=== SOURCE DATA ===

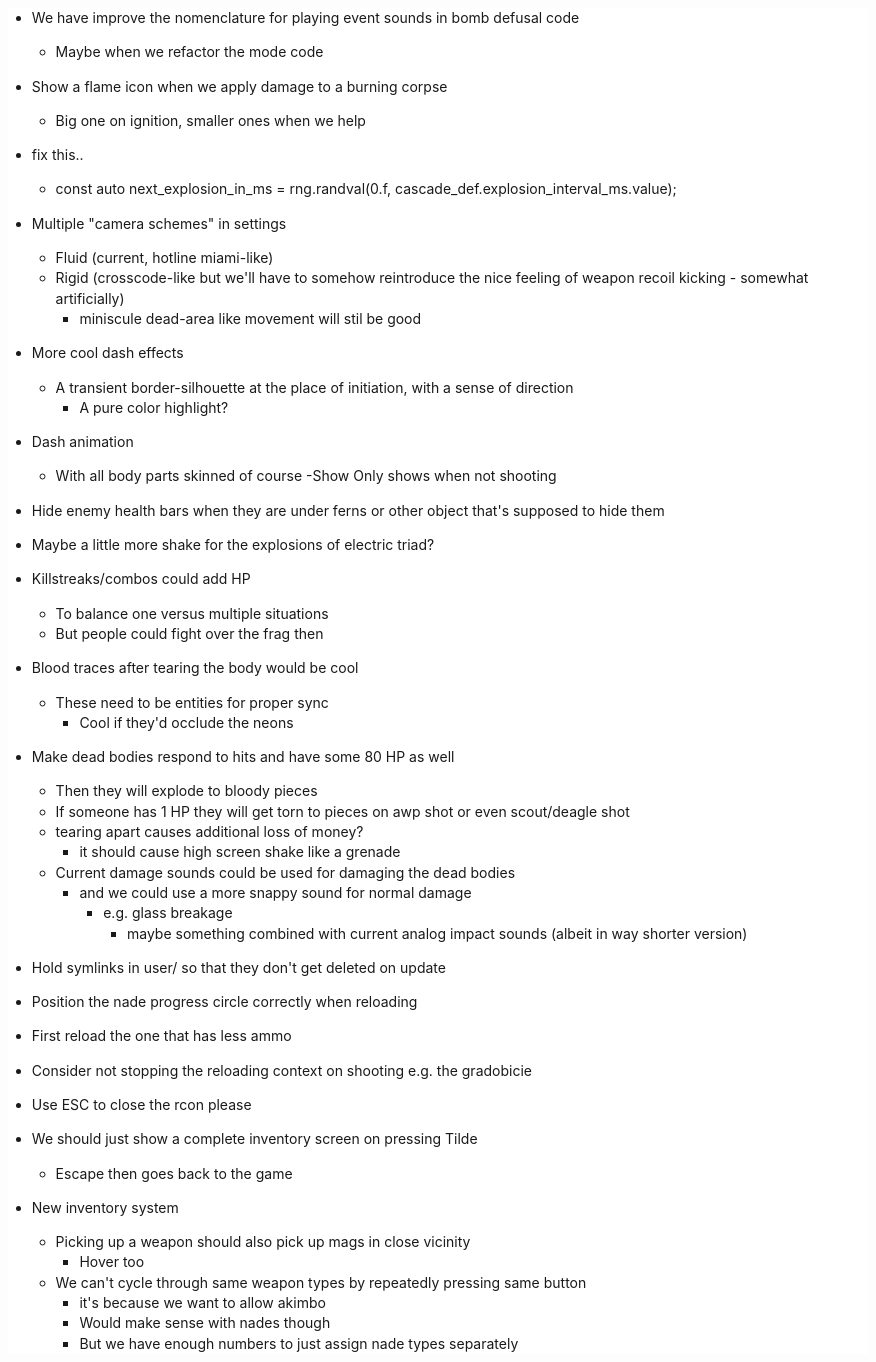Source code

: - We have improve the nomenclature for playing event sounds in bomb defusal code
    - Maybe when we refactor the mode code

- Show a flame icon when we apply damage to a burning corpse
    - Big one on ignition, smaller ones when we help

- fix this..
    - const auto next_explosion_in_ms = rng.randval(0.f, cascade_def.explosion_interval_ms.value);

- Multiple "camera schemes" in settings
    - Fluid (current, hotline miami-like)
    - Rigid (crosscode-like but we'll have to somehow reintroduce the nice feeling of weapon recoil kicking - somewhat artificially)
        - miniscule dead-area like movement will stil be good

- More cool dash effects
    - A transient border-silhouette at the place of initiation, with a sense of direction
        - A pure color highlight?

- Dash animation
    - With all body parts skinned of course
    -Show Only shows when not shooting

- Hide enemy health bars when they are under ferns or other object that's supposed to hide them
- Maybe a little more shake for the explosions of electric triad?

- Killstreaks/combos could add HP
    - To balance one versus multiple situations
    - But people could fight over the frag then

- Blood traces after tearing the body would be cool
    - These need to be entities for proper sync
        - Cool if they'd occlude the neons

- Make dead bodies respond to hits and have some 80 HP as well
    - Then they will explode to bloody pieces
    - If someone has 1 HP they will get torn to pieces on awp shot or even scout/deagle shot
    - tearing apart causes additional loss of money?
        - it should cause high screen shake like a grenade
    - Current damage sounds could be used for damaging the dead bodies
        - and we could use a more snappy sound for normal damage
            - e.g. glass breakage
                - maybe something combined with current analog impact sounds (albeit in way shorter version)

- Hold symlinks in user/ so that they don't get deleted on update
- Position the nade progress circle correctly when reloading

- First reload the one that has less ammo
- Consider not stopping the reloading context on shooting e.g. the gradobicie

- Use ESC to close the rcon please

- We should just show a complete inventory screen on pressing Tilde
    - Escape then goes back to the game

- New inventory system
    - Picking up a weapon should also pick up mags in close vicinity
        - Hover too
    - We can't cycle through same weapon types by repeatedly pressing same button
        - it's because we want to allow akimbo
        - Would make sense with nades though
        - But we have enough numbers to just assign nade types separately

===

REQUIREMENT: Rewrite the material above so that "dead bodies" becomes "corpses" wherever it occurs, and keep every other character as it is. Leave the picture out of your answer.

RESULT OF THE EXERCISE:
Source code

: - We have improve the nomenclature for playing event sounds in bomb defusal code
    - Maybe when we refactor the mode code

- Show a flame icon when we apply damage to a burning corpse
    - Big one on ignition, smaller ones when we help

- fix this..
    - const auto next_explosion_in_ms = rng.randval(0.f, cascade_def.explosion_interval_ms.value);

- Multiple "camera schemes" in settings
    - Fluid (current, hotline miami-like)
    - Rigid (crosscode-like but we'll have to somehow reintroduce the nice feeling of weapon recoil kicking - somewhat artificially)
        - miniscule dead-area like movement will stil be good

- More cool dash effects
    - A transient border-silhouette at the place of initiation, with a sense of direction
        - A pure color highlight?

- Dash animation
    - With all body parts skinned of course
    -Show Only shows when not shooting

- Hide enemy health bars when they are under ferns or other object that's supposed to hide them
- Maybe a little more shake for the explosions of electric triad?

- Killstreaks/combos could add HP
    - To balance one versus multiple situations
    - But people could fight over the frag then

- Blood traces after tearing the body would be cool
    - These need to be entities for proper sync
        - Cool if they'd occlude the neons

- Make corpses respond to hits and have some 80 HP as well
    - Then they will explode to bloody pieces
    - If someone has 1 HP they will get torn to pieces on awp shot or even scout/deagle shot
    - tearing apart causes additional loss of money?
        - it should cause high screen shake like a grenade
    - Current damage sounds could be used for damaging the corpses
        - and we could use a more snappy sound for normal damage
            - e.g. glass breakage
                - maybe something combined with current analog impact sounds (albeit in way shorter version)

- Hold symlinks in user/ so that they don't get deleted on update
- Position the nade progress circle correctly when reloading

- First reload the one that has less ammo
- Consider not stopping the reloading context on shooting e.g. the gradobicie

- Use ESC to close the rcon please

- We should just show a complete inventory screen on pressing Tilde
    - Escape then goes back to the game

- New inventory system
    - Picking up a weapon should also pick up mags in close vicinity
        - Hover too
    - We can't cycle through same weapon types by repeatedly pressing same button
        - it's because we want to allow akimbo
        - Would make sense with nades though
        - But we have enough numbers to just assign nade types separately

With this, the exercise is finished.